I can go on and on, but my point is- you can put lipstick on a pig but it's still a pig. Vouchers, choice, testing, it's all just lipstick.

I agree for the most part. However, regarding your first 2 points -

Yes, local communities know what their kids need.

In some rural communities, though, I'm not sure those that sit on the school boards are that much more educated than the students themselves - in some school systems - some, not all. Our school system is on a county system. I'm thinking of one particular rural county, & the school board is very "good 'ol boy" & no one is interested in any of the newer technologies or methodologies - "This is the way it's always been done, & this is the way we're gonna do it." It's small town politics, & no one new w/ newer ideas is ever voted onto the school board. And the community is the type where you're born there, you go to school there, &, most likely, you end up living & working there for the rest of your life. The students don't graduate highly educated & many don't go on to college. It's a self-perpetuating system, & I know there are lots of other communities that are similar.

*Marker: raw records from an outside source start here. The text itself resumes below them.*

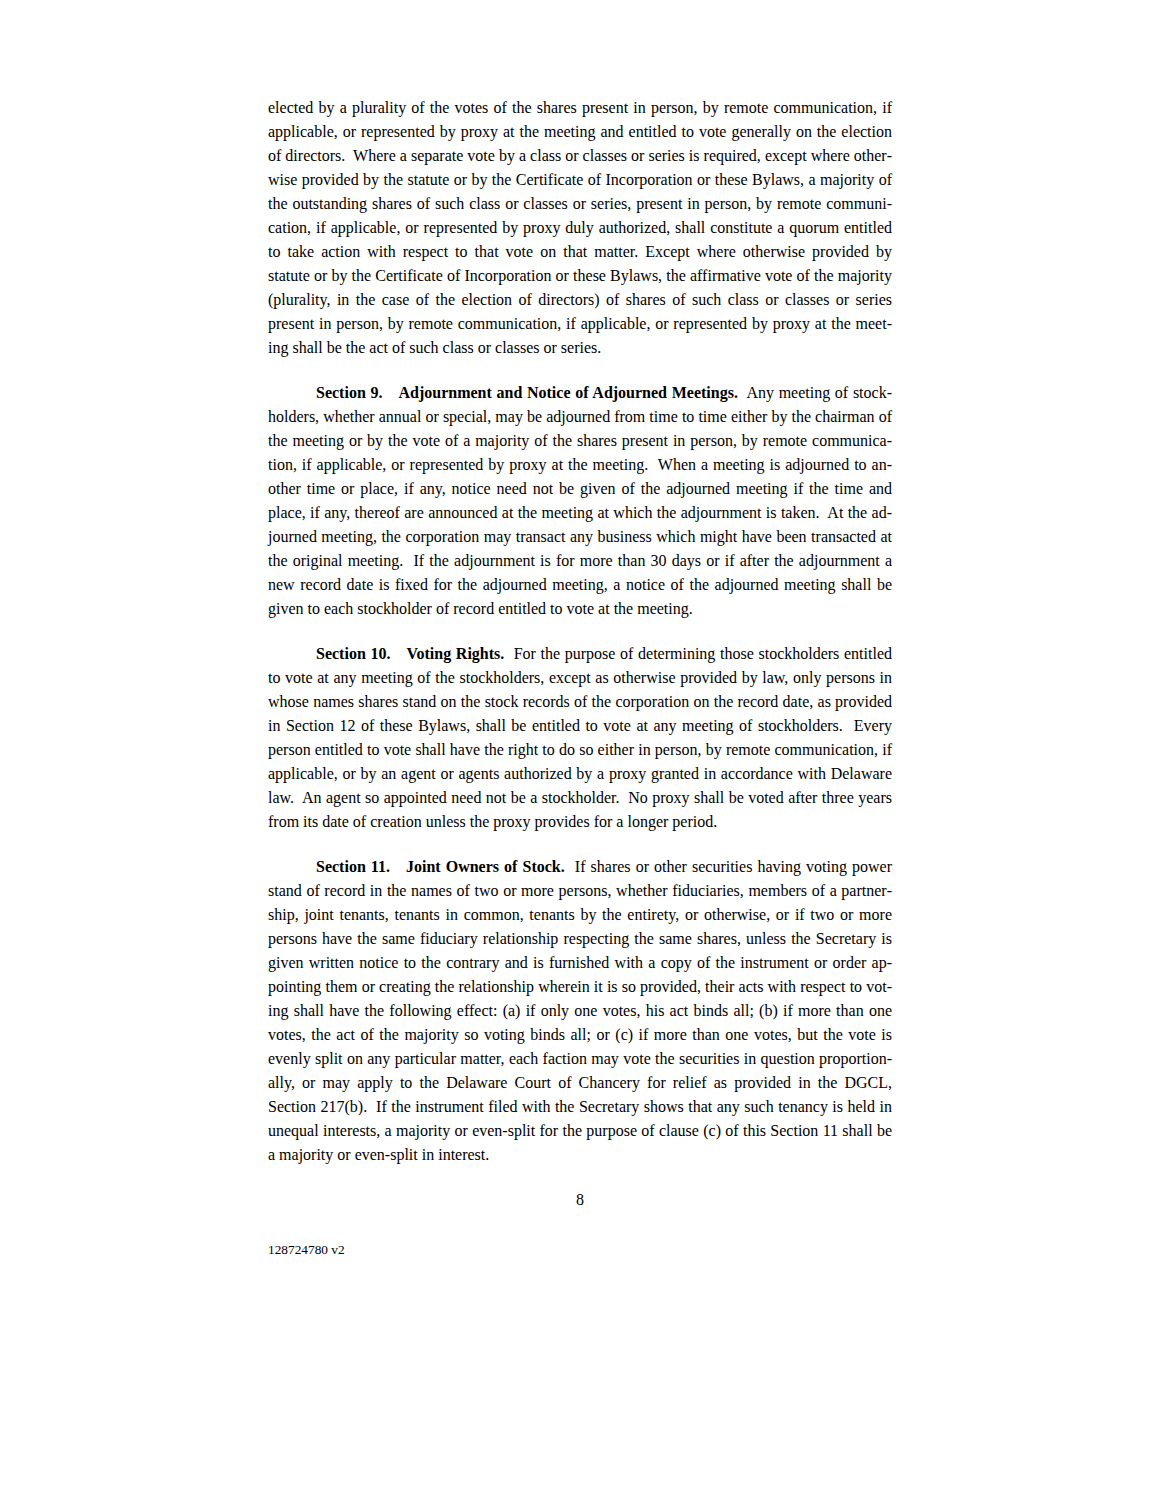elected by a plurality of the votes of the shares present in person, by remote communication, if applicable, or represented by proxy at the meeting and entitled to vote generally on the election of directors. Where a separate vote by a class or classes or series is required, except where otherwise provided by the statute or by the Certificate of Incorporation or these Bylaws, a majority of the outstanding shares of such class or classes or series, present in person, by remote communication, if applicable, or represented by proxy duly authorized, shall constitute a quorum entitled to take action with respect to that vote on that matter. Except where otherwise provided by statute or by the Certificate of Incorporation or these Bylaws, the affirmative vote of the majority (plurality, in the case of the election of directors) of shares of such class or classes or series present in person, by remote communication, if applicable, or represented by proxy at the meeting shall be the act of such class or classes or series.
Section 9. Adjournment and Notice of Adjourned Meetings. Any meeting of stockholders, whether annual or special, may be adjourned from time to time either by the chairman of the meeting or by the vote of a majority of the shares present in person, by remote communication, if applicable, or represented by proxy at the meeting. When a meeting is adjourned to another time or place, if any, notice need not be given of the adjourned meeting if the time and place, if any, thereof are announced at the meeting at which the adjournment is taken. At the adjourned meeting, the corporation may transact any business which might have been transacted at the original meeting. If the adjournment is for more than 30 days or if after the adjournment a new record date is fixed for the adjourned meeting, a notice of the adjourned meeting shall be given to each stockholder of record entitled to vote at the meeting.
Section 10. Voting Rights. For the purpose of determining those stockholders entitled to vote at any meeting of the stockholders, except as otherwise provided by law, only persons in whose names shares stand on the stock records of the corporation on the record date, as provided in Section 12 of these Bylaws, shall be entitled to vote at any meeting of stockholders. Every person entitled to vote shall have the right to do so either in person, by remote communication, if applicable, or by an agent or agents authorized by a proxy granted in accordance with Delaware law. An agent so appointed need not be a stockholder. No proxy shall be voted after three years from its date of creation unless the proxy provides for a longer period.
Section 11. Joint Owners of Stock. If shares or other securities having voting power stand of record in the names of two or more persons, whether fiduciaries, members of a partnership, joint tenants, tenants in common, tenants by the entirety, or otherwise, or if two or more persons have the same fiduciary relationship respecting the same shares, unless the Secretary is given written notice to the contrary and is furnished with a copy of the instrument or order appointing them or creating the relationship wherein it is so provided, their acts with respect to voting shall have the following effect: (a) if only one votes, his act binds all; (b) if more than one votes, the act of the majority so voting binds all; or (c) if more than one votes, but the vote is evenly split on any particular matter, each faction may vote the securities in question proportionally, or may apply to the Delaware Court of Chancery for relief as provided in the DGCL, Section 217(b). If the instrument filed with the Secretary shows that any such tenancy is held in unequal interests, a majority or even-split for the purpose of clause (c) of this Section 11 shall be a majority or even-split in interest.
8
128724780 v2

And I'd like to see the federal government take a big step back from education. However, a family who lives in one state should be able to move w/ their children to another state & their children should be on "grade level" in their new home state. One thing federal government does is ensure minimum "across the board" standards for each grade level.
 
I am having trouble quoting on my phone but to your last point Wendy31- I think the idea that the federal government maintains a set standard is actually false. Each state determines what they consider " proficient" and what courses constitute math, science, etc. For example, while the government might say you need X math credits, what those are can vary greatly, meaning students really aren't anywhere near a "standard". At my school for example, taking the business class personal finance counts as a math credit. Students don't need algebra, algebra 2, geometry, trig like they might in another state.
 
I am having trouble quoting on my phone but to your last point Wendy31- I think the idea that the federal government maintains a set standard is actually false. Each state determines what they consider " proficient" and what courses constitute math, science, etc. For example, while the government might say you need X math credits, what those are can vary greatly, meaning students really aren't anywhere near a "standard". At my school for example, taking the business class personal finance counts as a math credit. Students don't need algebra, algebra 2, geometry, trig like they might in another state.

My DD would be delighted if she could use Persl Finance for one of her math credits! LOL!

When I was talking about the standards, I was talking more about the elementary levels & not the later high school school classes where everyone starts branching out in different courses & tracks. 3rd grade math in Alabama should have the same scope & sequence as 3rd grade math in Ohio, for instance.

But I realize I could be wrong about "across the board" standards since I haven't been involved in public schools. It's quite possible I don't know what I'm talking about! LOL!